#ubuntu-autopilot 2015-02-09
<gadago> hi all
<gadago> I'm trying to test out ubuntu openstack using the auto-pilot installer (I have maas up and running) but seem to have got stuck
<gadago> I'm at the "Bootstrapping Juju" part, my node boots just fine and the cloud-init script runs, but when it finishes, it just sits there and the auto-pilot install still says Bootstrapping Juju: xxx time elapsed couting up
<gadago> any idea?
<gadago> I've been following the guide here http://www.ubuntu.com/download/cloud/install-ubuntu-openstack
<gadago> could anyone help me with the ubuntu openstack installer?
<gadago> no matter what install type i choose (Autopilot, Multi, Single) I can't get passed "Bootstrapping Juju"
<gadago> MAAS start the installer, etc, etc, seems to create network bridge for Juju, all seems to okay, but then just sits there at the login prompt
<gadago> the openstack installer just continues to say "Bootstrapping Juju"
<gadago> no idea what I'm doing wrong
<balloons> gadago, probably best to ask in #juju or #ubuntu-server
<gadago> balloons, thanks
<balloons> your welcome, good luck!
<balloons> bah; you're
#ubuntu-autopilot 2015-02-11
<MacSlow> Greetings folks!
<MacSlow> I'm wondering which package does provide the python-bits so importing ubuntuuitoolkit works... the obvious choices don't seem to help
<elopio> MacSlow: ubuntu-ui-toolkit-autopilot
<MacSlow> elopio, already solved... thanks
<elopio> MacSlow: remember to ping ubuntu-qa, we all have it configured to highlight the message.
<MacSlow> elopio, ah... good to know thx
#ubuntu-autopilot 2016-02-18
<Razva> is there any way to tail a juju deployment via autopilot?
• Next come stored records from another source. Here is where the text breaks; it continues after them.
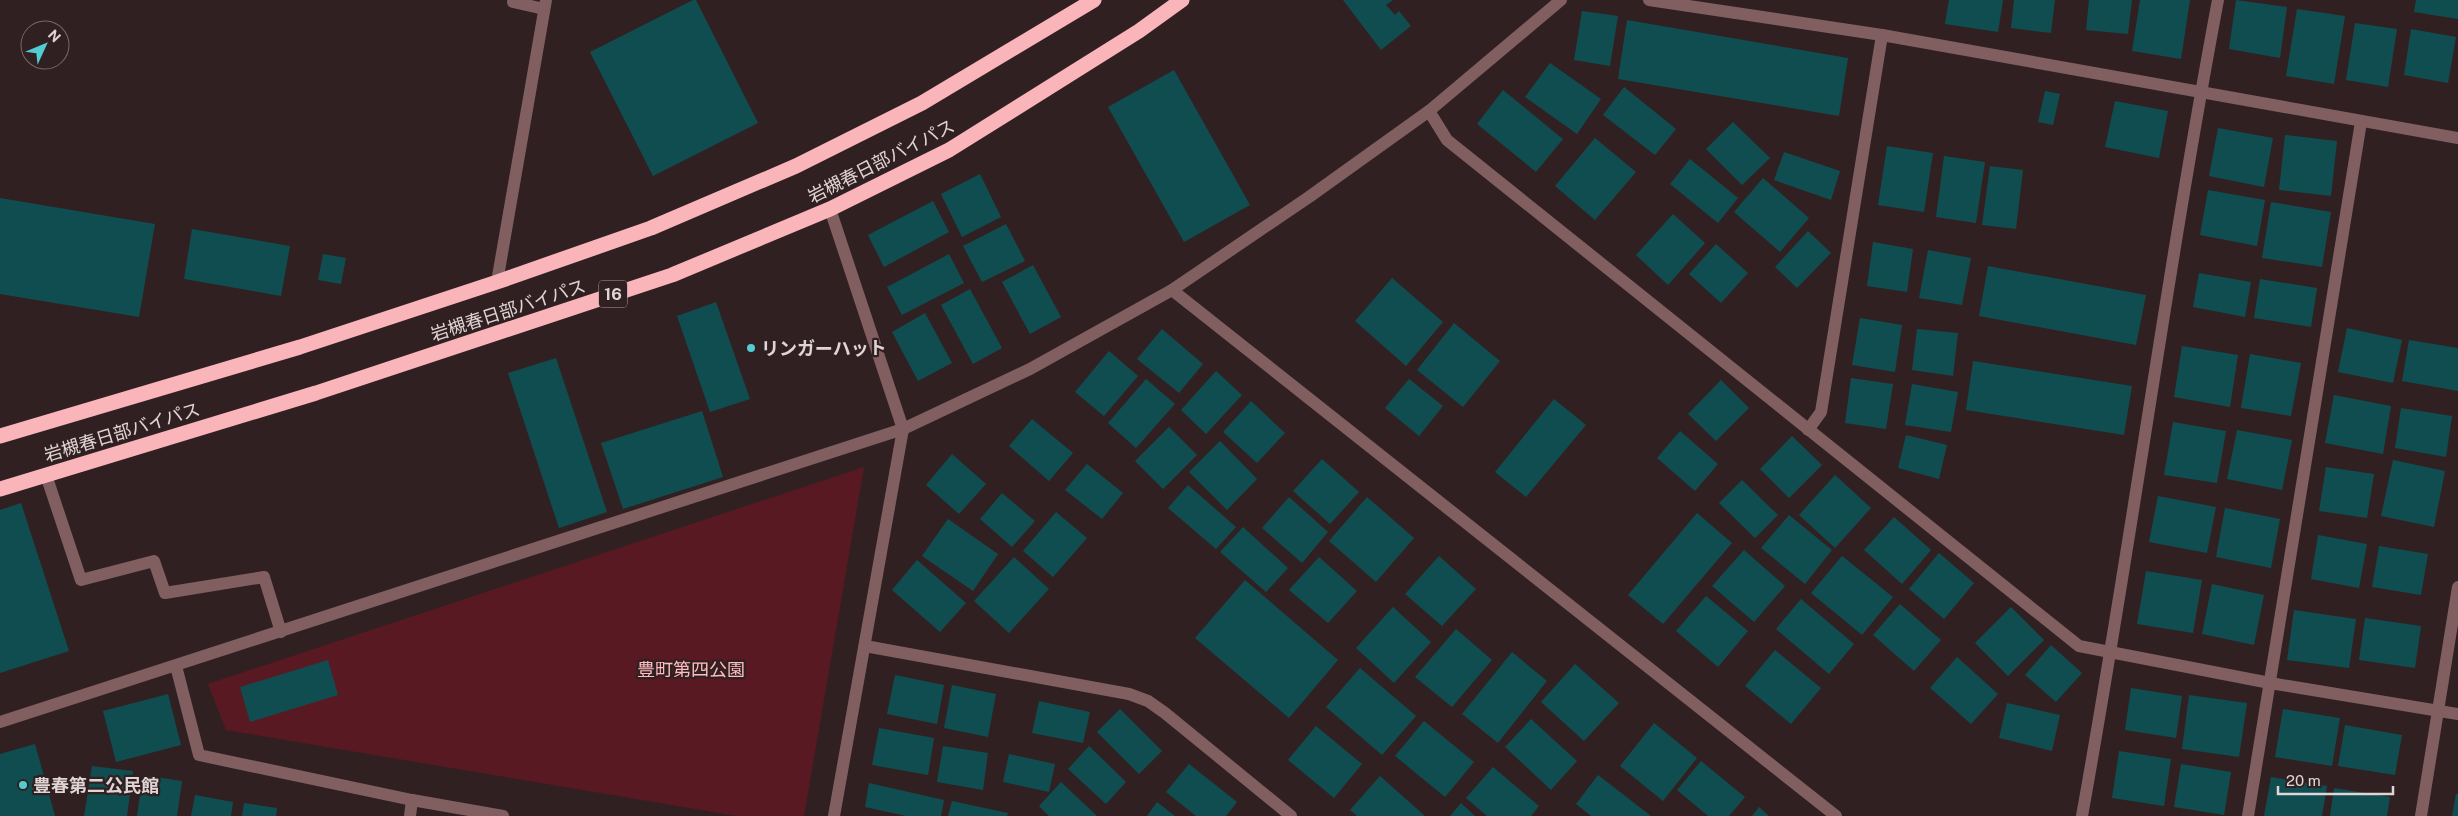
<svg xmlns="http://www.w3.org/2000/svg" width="2458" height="816" viewBox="0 0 2458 816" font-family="'Public Sans','Noto Sans JP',sans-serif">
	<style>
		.green { fill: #591922 }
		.building { fill: #104d50 }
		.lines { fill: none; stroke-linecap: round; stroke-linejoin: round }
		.minor { stroke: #815f61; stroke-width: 12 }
		.highway { stroke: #f9b5b9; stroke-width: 15 }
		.poi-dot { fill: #51ccd3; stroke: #312021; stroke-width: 2 }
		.labels { text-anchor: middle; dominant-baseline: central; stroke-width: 4.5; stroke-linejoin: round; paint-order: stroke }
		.shield { fill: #312021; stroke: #ac9e9f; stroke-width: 1 }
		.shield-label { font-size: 16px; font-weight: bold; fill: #e0d4d5 }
		.street-label { font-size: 18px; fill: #e0d4d5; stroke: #312021 }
		.poi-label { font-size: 18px; font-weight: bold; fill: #e0d4d5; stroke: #312021; text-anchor: start }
		.park-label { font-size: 18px; fill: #ffbcbf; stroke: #312021 }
	</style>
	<rect width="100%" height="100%" fill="#312021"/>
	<path class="green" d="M864,467l-60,349h-67l-511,-86 -18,-46z"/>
	<g class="building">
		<path d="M693,0h3l62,123 -105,53 -63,-124z"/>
		<path d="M1343,0h50l-7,5 9,10 4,-4 12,15 -30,24z"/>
		<path d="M1949,0h54l-5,32 -53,-8z"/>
		<path d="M2014,0h41l-4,33 -40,-5z"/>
		<path d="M2089,0h43l-4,34 -42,-4z"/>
		<path d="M2140,0h50l-9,59 -49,-8z"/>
		<path d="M2236,0l51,7 -7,51 -51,-9z"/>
		<path d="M2416,0h42v19l-44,-7z"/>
		<path d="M2297,9l48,7 -11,68 -48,-8z"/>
		<path d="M1582,11l36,5 -8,50 -36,-6z"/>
		<path d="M1627,20l221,38 -9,58 -221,-37z"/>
		<path d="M2355,23l42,6 -9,58 -42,-7z"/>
		<path d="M2411,29l45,8 -8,46 -44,-8z"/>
		<path d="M1550,63l51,36 -24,35 -52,-37z"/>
		<path d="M1174,70l76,135 -66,37 -76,-135z"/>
		<path d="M1624,87l52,42 -21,26 -52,-40z"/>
		<path d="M1503,90l60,49 -27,33 -59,-48z"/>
		<path d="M2045,91l15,3 -7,31 -15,-3z"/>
		<path d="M2115,101l53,10 -9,47 -54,-11z"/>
		<path d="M1733,122l37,36 -28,27 -36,-36z"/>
		<path d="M2218,128l55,10 -9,49 -55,-11z"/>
		<path d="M2285,135l52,6 -6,55 -52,-6z"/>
		<path d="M1595,138l41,34 -41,48 -40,-34z"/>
		<path d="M1887,146l46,7 -9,59 -46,-7z"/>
		<path d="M1784,152l56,19 -9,29 -57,-20z"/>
		<path d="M1944,156l41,6 -9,61 -40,-6z"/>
		<path d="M1690,159l48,39 -20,25 -48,-39z"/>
		<path d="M1990,166l33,4 -7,59 -34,-4z"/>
		<path d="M980,174l21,43 -39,20 -21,-43z"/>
		<path d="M1763,178l46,40 -29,34 -46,-40z"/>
		<path d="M2208,190l57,10 -8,46 -57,-11z"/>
		<path d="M0,198l155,26 -16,93 -139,-23z"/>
		<path d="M933,201l16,31 -65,35 -16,-32z"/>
		<path d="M2271,202l60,10 -9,55 -60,-9z"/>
		<path d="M1673,214l32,29 -37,42 -32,-30z"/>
		<path d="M1006,224l19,37 -43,21 -19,-36z"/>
		<path d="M192,229l98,17 -9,50 -97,-17z"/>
		<path d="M1808,231l23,22 -34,35 -22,-21z"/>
		<path d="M1873,242l40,7 -6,43 -40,-6z"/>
		<path d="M1716,244l32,29 -27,30 -32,-29z"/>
		<path d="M1928,250l43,8 -9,47 -43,-7z"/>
		<path d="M323,254l23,4 -5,26 -23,-4z"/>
		<path d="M949,254l15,29 -62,32 -15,-28z"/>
		<path d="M1033,265l28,52 -31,17 -28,-52z"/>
		<path d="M1988,266l158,29 -10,50 -157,-29z"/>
		<path d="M2199,273l52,9 -6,35 -52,-10z"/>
		<path d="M1392,278l51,44 -37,44 -51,-45z"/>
		<path d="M2260,279l57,9 -6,39 -57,-9z"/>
		<path d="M970,289l32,59 -29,16 -32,-59z"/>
		<path d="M716,302l34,97 -40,13 -33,-96z"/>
		<path d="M925,313l27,50 -34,18 -26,-49z"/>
		<path d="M1860,318l42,7 -7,47 -43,-7z"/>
		<path d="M1454,323l46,38 -37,46 -46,-37z"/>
		<path d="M2347,328l55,12 -9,43 -55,-11z"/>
		<path d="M1162,329l41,35 -24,29 -42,-34z"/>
		<path d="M1917,329l41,4 -5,43 -41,-6z"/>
		<path d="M2409,340l49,8v43l-56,-10z"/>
		<path d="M2182,346l56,9 -8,52 -56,-10z"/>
		<path d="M1109,351l29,25 -34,40 -29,-24z"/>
		<path d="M2250,354l51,9 -10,53 -50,-8z"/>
		<path d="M556,358l51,154 -48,16 -51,-155z"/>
		<path d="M1973,361l159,25 -8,49 -158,-25z"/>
		<path d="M1216,371l26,24 -36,39 -25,-24z"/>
		<path d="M1851,378l42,6 -7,45 -41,-6z"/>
		<path d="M1146,379l29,25 -39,44 -28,-25z"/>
		<path d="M1409,379l34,27 -24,30 -34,-28z"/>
		<path d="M1721,380l28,28 -33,33 -28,-27z"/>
		<path d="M1912,384l46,8 -7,40 -46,-7z"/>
		<path d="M2334,395l57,11 -8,48 -58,-11z"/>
		<path d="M1554,399l32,26 -60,72 -31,-25z"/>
		<path d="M1251,401l34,32 -28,30 -34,-31z"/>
		<path d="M2401,408l51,8 -6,41 -51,-9z"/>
		<path d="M702,411l21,66 -100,32 -22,-66z"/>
		<path d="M1032,419l41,34 -24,28 -40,-35z"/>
		<path d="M2173,422l53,9 -9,52 -53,-8z"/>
		<path d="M1169,427l28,28 -34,34 -28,-28z"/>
		<path d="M2237,430l55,10 -10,50 -55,-11z"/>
		<path d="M1680,431l38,33 -23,27 -38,-33z"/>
		<path d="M1906,435l41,10 -8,34 -41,-11z"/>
		<path d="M1792,436l30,29 -33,33 -29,-29z"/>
		<path d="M1220,441l37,38 -30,31 -38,-38z"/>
		<path d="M952,454l34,30 -27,30 -33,-29z"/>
		<path d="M1322,459l37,33 -29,32 -37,-33z"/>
		<path d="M2393,460l52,11 -11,56 -53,-11z"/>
		<path d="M1087,464l36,29 -21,26 -37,-29z"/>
		<path d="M2326,467l48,7 -7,44 -48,-7z"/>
		<path d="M1835,475l36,33 -36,40 -36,-33z"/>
		<path d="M1742,480l36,35 -23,23 -36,-35z"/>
		<path d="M1188,485l48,42 -20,22 -48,-41z"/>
		<path d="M1002,493l33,28 -23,26 -32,-28z"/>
		<path d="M2158,496l58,11 -9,46 -58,-11z"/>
		<path d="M1289,497l39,35 -26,31 -40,-35z"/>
		<path d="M1367,497l47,41 -38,44 -47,-41z"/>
		<path d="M21,503l48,148 -69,22v-163z"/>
		<path d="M2225,508l55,11 -9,49 -55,-11z"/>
		<path d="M1056,512l31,26 -34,39 -30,-26z"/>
		<path d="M1697,513l35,30 -69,81 -35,-29z"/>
		<path d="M1789,515l43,35 -27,34 -44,-36z"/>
		<path d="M1894,517l37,33 -29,34 -38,-34z"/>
		<path d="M948,519l50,35 -25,37 -51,-35z"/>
		<path d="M1243,527l45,41 -22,24 -46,-40z"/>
		<path d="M2318,535l49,9 -8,44 -48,-9z"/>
		<path d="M2379,546l49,8 -7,41 -49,-8z"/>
		<path d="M1744,550l41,36 -31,36 -42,-36z"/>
		<path d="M1939,553l35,30 -30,36 -35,-30z"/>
		<path d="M1439,556l37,33 -34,37 -37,-32z"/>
		<path d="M1842,556l51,41 -31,38 -51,-42z"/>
		<path d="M1014,557l35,32 -40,44 -35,-32z"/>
		<path d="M1319,557l38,34 -29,32 -39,-33z"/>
		<path d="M917,560l49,43 -26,29 -48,-42z"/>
		<path d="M2146,571l56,9 -9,53 -56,-9z"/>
		<path d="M1245,580l93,80 -49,58 -94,-80z"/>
		<path d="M2212,584l52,11 -10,50 -52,-11z"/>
		<path d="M1706,596l42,35 -30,36 -42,-36z"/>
		<path d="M1801,599l53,45 -25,30 -53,-45z"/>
		<path d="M1900,604l41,36 -27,31 -41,-36z"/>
		<path d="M1393,607l38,35 -37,41 -38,-35z"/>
		<path d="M2011,607l33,33 -36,36 -33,-33z"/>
		<path d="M2294,610l62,9 -7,49 -62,-8z"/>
		<path d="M2365,618l56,8 -6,42 -56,-8z"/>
		<path d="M1456,629l36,31 -40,47 -37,-30z"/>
		<path d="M2051,645l31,28 -26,29 -31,-27z"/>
		<path d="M1775,650l46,38 -30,36 -46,-38z"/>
		<path d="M1512,652l35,29 -49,62 -36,-29z"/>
		<path d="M1957,657l41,37 -27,30 -41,-36z"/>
		<path d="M328,660l10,35 -88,27 -10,-35z"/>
		<path d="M1575,664l44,39 -35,38 -43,-39z"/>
		<path d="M1360,668l56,48 -34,39 -56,-48z"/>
		<path d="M895,675l49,10 -7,39 -50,-10z"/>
		<path d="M952,685l44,9 -8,43 -44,-9z"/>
		<path d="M2131,688l51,8 -6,42 -51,-8z"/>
		<path d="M168,694l13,51 -65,17 -13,-51z"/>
		<path d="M2189,695l58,8 -8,54 -57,-8z"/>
		<path d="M1039,701l51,11 -7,31 -51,-10z"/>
		<path d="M2007,703l53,12 -8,36 -53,-13z"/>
		<path d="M1120,709l42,42 -23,23 -42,-42z"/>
		<path d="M2283,709l57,9 -8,48 -57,-9z"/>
		<path d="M1531,719l46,42 -26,29 -46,-43z"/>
		<path d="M1424,721l50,41 -29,35 -50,-41z"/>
		<path d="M1654,723l43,35 -34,43 -43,-35z"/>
		<path d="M2345,725l57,10 -7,40 -57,-9z"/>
		<path d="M1316,726l46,38 -28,34 -46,-38z"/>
		<path d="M879,728l55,10 -6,37 -56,-10z"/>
		<path d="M35,744l20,72h-55v-62z"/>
		<path d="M943,746l45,7 -5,37 -46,-8z"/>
		<path d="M1089,746l37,36 -20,22 -38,-35z"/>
		<path d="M2119,751l52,8 -7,47 -52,-8z"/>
		<path d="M1009,754l46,10 -6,28 -46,-10z"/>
		<path d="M1701,761l44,36 -16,19h-21l-31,-26z"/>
		<path d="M1189,764l48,38 -11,14h-30l-30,-24z"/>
		<path d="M2181,764l50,8 -7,43 -50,-8z"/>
		<path d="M92,766l41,5 -6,45h-43z"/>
		<path d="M1493,767l46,39 -8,10h-44l-21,-18z"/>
		<path d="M143,775l39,6 -5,35h-40z"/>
		<path d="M1598,775l53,41h-60l-15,-12z"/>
		<path d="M1380,776l45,40h-68l-7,-6z"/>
		<path d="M2271,777l56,9 -5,30h-58z"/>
		<path d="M1061,782l36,34h-48l-10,-10z"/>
		<path d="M869,783l75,17 -3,16h-35l-41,-9z"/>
		<path d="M2334,788l56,9 -3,19h-57z"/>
		<path d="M2456,794h2v22h-6z"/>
		<path d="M195,795l38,7 -2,14h-40z"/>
		<path d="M952,801l56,12 -1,3h-59z"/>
		<path d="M1157,802l18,14h-28z"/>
		<path d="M244,803l33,5 -1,8h-34z"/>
		<path d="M1461,803l14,13h-25z"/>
		<path d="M1759,807l10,9h-17z"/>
	</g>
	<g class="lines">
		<g class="minor">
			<path d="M1649,0l233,35 576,103"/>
			<path d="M513,2l31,7"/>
			<path d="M1429,111l18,29 632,506 191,37 188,31"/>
			<path d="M830,209l73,220 -69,387"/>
			<path d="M497,282l49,-282"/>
			<path d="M1172,290l664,526"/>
			<path d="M1808,430l13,-18 61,-377"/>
			<path d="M46,475l35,105 73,-19 11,32 99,-16 17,55"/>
			<path d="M865,646l264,48 19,7 17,12 126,103"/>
			<path d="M176,666l23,89 213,45 91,16"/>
			<path d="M0,722l903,-293 127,-60 142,-79 137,-93 120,-86 132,-111"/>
			<path d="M410,816l2,-16"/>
			<path d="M2082,816c49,-271 85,-545 136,-816"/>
			<path d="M2248,816l113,-694"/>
			<path d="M2421,816l37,-229"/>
		</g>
		<g class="highway">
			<path d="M0,436l300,-89 197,-65 154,-54 145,-62 126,-63 172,-103"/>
			<path d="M0,489l316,-96 356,-118 158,-66 119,-59 190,-119 43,-31"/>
		</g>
	</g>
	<g class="poi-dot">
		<circle cx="751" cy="348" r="5"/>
		<circle cx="23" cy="785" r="5"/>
	</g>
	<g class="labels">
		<rect class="shield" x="599" y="280.5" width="28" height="27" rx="4"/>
		<g class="shield-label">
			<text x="613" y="294">16</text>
		</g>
		<g class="street-label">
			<text transform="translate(881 161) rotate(-27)">岩槻春日部バイパス</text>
			<text transform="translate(508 310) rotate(-18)">岩槻春日部バイパス</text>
			<text transform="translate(122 432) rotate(-17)">岩槻春日部バイパス</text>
		</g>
		<g class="poi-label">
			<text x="761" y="348">リンガーハット</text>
			<text x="33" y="785">豊春第二公民館</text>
		</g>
		<g class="park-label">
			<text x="691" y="669">豊町第四公園</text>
		</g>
	</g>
	<g transform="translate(45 45) rotate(46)"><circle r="24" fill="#312021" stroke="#776869"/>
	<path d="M0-4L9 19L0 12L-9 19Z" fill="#51ccd3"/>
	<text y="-8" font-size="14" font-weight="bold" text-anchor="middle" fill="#e0d4d5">N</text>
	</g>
	<path d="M2278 786v8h115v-8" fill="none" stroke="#e0d4d5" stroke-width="2.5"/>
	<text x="2286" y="786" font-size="15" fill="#e0d4d5" stroke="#312021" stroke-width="4" paint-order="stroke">20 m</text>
</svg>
I cannot really find any logs of the ingoing installation...
<dobey> Razva: i presume you're asking about openstack stuff. you probably want #ubuntu-openstack. this channel is for the automated testing framework named autopilot
#ubuntu-autopilot 2016-02-19
<Razva> any idea if MAAS + Autopilot will create a NAT for the LAN nic, or should I manually create it?
<dobey> i guess my response to that was ignored
<balloons> heh. We need something in topic honestly
<dobey> "This is not the autopilot you are looking for."